TASK OBJECTIVE: Reproduce word for word the data below, from its first line through the line containing "κός φακός εντός του κοινοβουλίου.".

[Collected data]
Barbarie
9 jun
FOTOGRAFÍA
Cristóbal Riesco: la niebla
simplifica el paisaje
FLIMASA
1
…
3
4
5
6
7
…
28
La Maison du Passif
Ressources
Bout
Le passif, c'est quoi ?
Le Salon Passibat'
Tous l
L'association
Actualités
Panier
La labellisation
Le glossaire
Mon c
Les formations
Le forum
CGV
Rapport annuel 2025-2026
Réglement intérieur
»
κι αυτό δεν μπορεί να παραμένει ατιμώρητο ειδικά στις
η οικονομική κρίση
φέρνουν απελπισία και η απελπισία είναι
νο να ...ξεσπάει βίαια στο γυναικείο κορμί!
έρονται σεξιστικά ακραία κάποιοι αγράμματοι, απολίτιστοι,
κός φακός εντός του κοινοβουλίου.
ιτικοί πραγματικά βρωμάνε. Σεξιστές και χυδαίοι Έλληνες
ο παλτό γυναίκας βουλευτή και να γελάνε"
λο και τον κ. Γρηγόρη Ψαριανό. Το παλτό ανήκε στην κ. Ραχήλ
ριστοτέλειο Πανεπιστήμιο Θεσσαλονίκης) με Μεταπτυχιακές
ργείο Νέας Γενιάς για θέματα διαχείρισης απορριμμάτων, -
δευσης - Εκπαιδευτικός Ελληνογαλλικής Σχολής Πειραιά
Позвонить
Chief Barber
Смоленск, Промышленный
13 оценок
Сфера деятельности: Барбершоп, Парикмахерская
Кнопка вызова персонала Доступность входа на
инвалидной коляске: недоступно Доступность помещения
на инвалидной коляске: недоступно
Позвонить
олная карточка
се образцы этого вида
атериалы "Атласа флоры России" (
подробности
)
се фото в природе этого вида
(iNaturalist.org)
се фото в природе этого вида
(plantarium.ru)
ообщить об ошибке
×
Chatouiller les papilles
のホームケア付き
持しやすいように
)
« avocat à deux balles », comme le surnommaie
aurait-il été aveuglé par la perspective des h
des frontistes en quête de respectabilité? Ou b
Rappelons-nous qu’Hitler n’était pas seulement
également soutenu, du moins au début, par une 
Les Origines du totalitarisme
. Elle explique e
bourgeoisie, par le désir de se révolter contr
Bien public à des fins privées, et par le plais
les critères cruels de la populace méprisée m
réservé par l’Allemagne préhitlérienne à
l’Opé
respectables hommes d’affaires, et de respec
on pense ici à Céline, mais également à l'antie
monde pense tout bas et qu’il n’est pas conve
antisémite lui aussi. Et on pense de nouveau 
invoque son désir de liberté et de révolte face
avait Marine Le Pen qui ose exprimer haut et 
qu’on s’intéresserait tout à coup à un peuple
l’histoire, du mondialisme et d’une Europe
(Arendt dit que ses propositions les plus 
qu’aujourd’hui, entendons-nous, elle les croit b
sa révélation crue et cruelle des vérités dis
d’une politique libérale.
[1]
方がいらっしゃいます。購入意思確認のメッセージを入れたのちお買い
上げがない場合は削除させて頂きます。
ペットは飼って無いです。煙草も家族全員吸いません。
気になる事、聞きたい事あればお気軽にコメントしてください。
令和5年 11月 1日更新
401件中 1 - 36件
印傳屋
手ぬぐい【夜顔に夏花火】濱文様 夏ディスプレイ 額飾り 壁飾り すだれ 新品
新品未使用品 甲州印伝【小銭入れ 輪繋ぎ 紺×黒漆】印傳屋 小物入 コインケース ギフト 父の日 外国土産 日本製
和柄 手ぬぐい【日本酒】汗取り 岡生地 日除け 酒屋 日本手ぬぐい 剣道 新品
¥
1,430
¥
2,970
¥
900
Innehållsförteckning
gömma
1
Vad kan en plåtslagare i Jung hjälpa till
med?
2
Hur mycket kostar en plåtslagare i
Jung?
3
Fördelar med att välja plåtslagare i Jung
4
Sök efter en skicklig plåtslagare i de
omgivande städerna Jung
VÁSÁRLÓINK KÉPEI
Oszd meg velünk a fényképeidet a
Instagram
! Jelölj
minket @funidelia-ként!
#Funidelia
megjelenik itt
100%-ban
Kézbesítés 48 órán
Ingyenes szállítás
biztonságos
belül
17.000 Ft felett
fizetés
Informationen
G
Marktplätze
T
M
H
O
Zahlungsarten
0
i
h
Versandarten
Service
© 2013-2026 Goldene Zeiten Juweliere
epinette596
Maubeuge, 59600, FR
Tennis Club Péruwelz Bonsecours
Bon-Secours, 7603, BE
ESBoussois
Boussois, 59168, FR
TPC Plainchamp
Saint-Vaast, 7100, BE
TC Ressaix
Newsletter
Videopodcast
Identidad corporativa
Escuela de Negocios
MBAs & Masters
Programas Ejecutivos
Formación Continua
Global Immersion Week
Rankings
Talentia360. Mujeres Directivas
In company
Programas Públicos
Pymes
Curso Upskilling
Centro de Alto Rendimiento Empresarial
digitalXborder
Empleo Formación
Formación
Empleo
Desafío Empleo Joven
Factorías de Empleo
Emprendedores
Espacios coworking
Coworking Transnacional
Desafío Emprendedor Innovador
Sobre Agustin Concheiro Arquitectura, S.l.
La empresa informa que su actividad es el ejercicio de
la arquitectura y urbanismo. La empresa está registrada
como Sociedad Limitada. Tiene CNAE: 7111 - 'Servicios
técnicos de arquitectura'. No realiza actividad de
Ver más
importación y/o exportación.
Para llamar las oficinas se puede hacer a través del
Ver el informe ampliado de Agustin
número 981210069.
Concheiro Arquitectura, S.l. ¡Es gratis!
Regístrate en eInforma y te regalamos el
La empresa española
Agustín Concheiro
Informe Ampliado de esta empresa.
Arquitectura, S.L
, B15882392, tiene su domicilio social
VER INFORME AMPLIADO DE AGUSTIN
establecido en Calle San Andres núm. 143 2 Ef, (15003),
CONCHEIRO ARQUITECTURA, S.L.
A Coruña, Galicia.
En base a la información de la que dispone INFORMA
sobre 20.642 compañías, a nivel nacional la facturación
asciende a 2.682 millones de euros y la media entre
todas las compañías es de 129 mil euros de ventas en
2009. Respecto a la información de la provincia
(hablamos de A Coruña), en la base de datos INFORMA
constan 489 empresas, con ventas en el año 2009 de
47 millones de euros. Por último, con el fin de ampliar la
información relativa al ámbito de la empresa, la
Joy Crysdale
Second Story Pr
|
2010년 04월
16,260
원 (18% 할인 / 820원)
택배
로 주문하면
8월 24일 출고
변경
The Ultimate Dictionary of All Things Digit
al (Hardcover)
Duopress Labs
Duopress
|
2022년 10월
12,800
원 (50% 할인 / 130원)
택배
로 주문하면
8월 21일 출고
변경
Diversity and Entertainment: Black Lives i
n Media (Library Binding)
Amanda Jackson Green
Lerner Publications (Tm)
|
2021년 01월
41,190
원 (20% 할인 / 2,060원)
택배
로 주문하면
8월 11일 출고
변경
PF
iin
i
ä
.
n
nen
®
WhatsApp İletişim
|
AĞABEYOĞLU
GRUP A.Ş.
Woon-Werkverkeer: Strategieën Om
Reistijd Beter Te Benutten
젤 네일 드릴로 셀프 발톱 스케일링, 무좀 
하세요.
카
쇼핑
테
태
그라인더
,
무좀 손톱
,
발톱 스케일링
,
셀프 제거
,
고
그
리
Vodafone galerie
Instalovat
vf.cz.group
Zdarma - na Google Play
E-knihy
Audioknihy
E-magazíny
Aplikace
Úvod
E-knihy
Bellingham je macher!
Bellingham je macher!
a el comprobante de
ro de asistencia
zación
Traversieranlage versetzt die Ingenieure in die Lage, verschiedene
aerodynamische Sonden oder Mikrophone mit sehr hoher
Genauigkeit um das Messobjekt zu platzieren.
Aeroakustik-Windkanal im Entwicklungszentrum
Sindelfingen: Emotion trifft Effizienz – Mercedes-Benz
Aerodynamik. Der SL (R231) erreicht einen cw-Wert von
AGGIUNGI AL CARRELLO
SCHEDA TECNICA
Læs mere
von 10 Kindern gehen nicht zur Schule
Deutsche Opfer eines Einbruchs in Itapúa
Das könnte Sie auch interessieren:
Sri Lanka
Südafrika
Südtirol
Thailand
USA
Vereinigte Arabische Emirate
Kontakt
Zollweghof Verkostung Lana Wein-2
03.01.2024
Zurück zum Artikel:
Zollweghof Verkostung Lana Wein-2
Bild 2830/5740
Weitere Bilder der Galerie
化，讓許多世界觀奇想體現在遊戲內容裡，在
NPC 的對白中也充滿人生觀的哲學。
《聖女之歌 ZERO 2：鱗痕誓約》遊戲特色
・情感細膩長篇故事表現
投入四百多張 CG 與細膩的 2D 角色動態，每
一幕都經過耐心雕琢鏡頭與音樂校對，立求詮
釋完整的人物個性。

TASK OUTPUT:
Barbarie
9 jun
FOTOGRAFÍA
Cristóbal Riesco: la niebla
simplifica el paisaje
FLIMASA
1
…
3
4
5
6
7
…
28
La Maison du Passif
Ressources
Bout
Le passif, c'est quoi ?
Le Salon Passibat'
Tous l
L'association
Actualités
Panier
La labellisation
Le glossaire
Mon c
Les formations
Le forum
CGV
Rapport annuel 2025-2026
Réglement intérieur
»
κι αυτό δεν μπορεί να παραμένει ατιμώρητο ειδικά στις
η οικονομική κρίση
φέρνουν απελπισία και η απελπισία είναι
νο να ...ξεσπάει βίαια στο γυναικείο κορμί!
έρονται σεξιστικά ακραία κάποιοι αγράμματοι, απολίτιστοι,
κός φακός εντός του κοινοβουλίου.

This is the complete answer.